A Happy New Year to you. I hope that 2015 brings you all you wish for yourself. Certainly toothbrush companies must be off to a high flying start.
Last year I reported how the humble oral hygiene aid had been pressed into service in the process of cleaning centuries of grime from the ancient Coliseum in Rome by painstaking brushing on the stone carvings. Now the bristles have been brought right up to date with a ‘simple blue toothbrush’ being one of the makeshift tools used to clean metal shavings from a bolt socket of a critical power-switching box on the outside of the International Space Station.
While the gladiators in ancient Rome would probably have had little time for matters as seemingly trivial as tooth brushing, astronauts are fully appraised of the importance of plaque control during long missions away from Earth. In space no one can hear you rinse and spit!
Walking mags
Ever puzzled why dentists always get joshed about old magazines in their waiting rooms?
Well the wait for this answer is over thanks to new research from New Zealand where a study looked into the question of why publications in waiting rooms are often out-of-date. And unlike toothbrushes, it doesn’t involve rocket science. Predictably, the more recent the issue date, the more likely it is to be taken by patients. Researchers at the University of Auckland found that GP waiting rooms generally contain older magazines no matter how hard staff try to keep supplies up to date and the magazines that get left behind are not only out of date, but also far more serious such as National Geographic or the Economist.
Researchers monitored 87 magazines in a practice between April and May but the study had to be terminated after 31 days when all of the gossipy magazines had been taken and only old editions of publications like Time magazine remained. The study concludes that practices hoping to save money by replacing magazines less often, should ‘supply old copies of non-gossipy magazines’. Hello!
Journalists not to blame?
And staying with publications, journalists may not be wholly responsible for ‘overhyped’ science stories, a study published in the BMJ has suggested. Researchers for the study, led by Cardiff University, analysed 462 press releases issued by 20 leading British universities to see how the claims matched up to the original scientific paper they were designed to publicise.
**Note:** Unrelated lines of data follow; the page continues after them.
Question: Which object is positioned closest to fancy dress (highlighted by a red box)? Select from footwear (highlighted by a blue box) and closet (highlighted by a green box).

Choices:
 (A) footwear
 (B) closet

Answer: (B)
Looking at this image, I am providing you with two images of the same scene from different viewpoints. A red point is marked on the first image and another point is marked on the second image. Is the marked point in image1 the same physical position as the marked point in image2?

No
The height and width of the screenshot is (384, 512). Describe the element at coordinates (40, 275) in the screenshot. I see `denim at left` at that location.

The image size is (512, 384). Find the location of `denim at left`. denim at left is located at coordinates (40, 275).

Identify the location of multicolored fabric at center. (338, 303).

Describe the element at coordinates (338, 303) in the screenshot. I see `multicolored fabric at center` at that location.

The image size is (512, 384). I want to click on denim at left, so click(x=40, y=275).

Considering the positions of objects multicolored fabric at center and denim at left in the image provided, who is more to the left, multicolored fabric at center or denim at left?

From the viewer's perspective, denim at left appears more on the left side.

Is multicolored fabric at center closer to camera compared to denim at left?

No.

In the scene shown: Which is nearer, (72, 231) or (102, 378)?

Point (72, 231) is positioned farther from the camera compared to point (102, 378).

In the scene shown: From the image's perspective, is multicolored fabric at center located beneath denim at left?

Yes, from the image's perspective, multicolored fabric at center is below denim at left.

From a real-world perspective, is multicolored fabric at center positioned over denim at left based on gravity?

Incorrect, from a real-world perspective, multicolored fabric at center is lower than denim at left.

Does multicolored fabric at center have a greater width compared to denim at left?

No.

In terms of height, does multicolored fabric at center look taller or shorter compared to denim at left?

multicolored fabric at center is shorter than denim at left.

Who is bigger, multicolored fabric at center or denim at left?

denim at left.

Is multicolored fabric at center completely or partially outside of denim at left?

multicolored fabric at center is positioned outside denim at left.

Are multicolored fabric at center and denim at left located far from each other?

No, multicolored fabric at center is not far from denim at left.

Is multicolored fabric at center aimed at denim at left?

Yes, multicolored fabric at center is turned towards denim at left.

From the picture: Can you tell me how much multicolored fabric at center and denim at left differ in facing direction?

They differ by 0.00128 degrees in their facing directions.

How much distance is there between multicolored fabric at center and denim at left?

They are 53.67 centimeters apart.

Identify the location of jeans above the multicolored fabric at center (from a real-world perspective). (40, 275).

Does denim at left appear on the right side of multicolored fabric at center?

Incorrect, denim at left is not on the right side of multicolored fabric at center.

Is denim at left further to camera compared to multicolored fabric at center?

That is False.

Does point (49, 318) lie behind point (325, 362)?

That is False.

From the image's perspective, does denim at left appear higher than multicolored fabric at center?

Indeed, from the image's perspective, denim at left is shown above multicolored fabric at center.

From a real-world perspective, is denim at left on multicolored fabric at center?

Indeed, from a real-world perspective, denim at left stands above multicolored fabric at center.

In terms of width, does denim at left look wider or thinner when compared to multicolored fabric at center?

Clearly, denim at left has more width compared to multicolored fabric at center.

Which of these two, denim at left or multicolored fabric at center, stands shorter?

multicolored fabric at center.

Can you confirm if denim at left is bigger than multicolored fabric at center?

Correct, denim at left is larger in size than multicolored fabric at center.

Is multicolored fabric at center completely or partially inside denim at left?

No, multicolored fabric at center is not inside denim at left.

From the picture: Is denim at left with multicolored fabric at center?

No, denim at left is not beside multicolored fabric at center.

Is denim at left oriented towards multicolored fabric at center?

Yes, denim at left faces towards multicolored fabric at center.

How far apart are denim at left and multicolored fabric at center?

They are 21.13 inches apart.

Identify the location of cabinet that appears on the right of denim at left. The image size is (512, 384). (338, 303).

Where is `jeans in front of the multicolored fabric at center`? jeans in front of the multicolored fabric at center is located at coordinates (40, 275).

The researchers also analysed the corresponding press coverage to see how often the exaggerated claims in press releases made it into any of 12 major news outlets, including the main national newspaper broadsheets and tabloids, BBC online and the Reuters news agency. They found that 40 per cent of press releases contained exaggerated health advice, 33 per cent contained exaggerated claims about cause-and-effect, and 36 per cent contained exaggerated inferences to humans from research on animals, compared with the corresponding peer reviewed journal articles.
So, a good year already for toothbrushes, magazine publishers and journalists – and for dentists?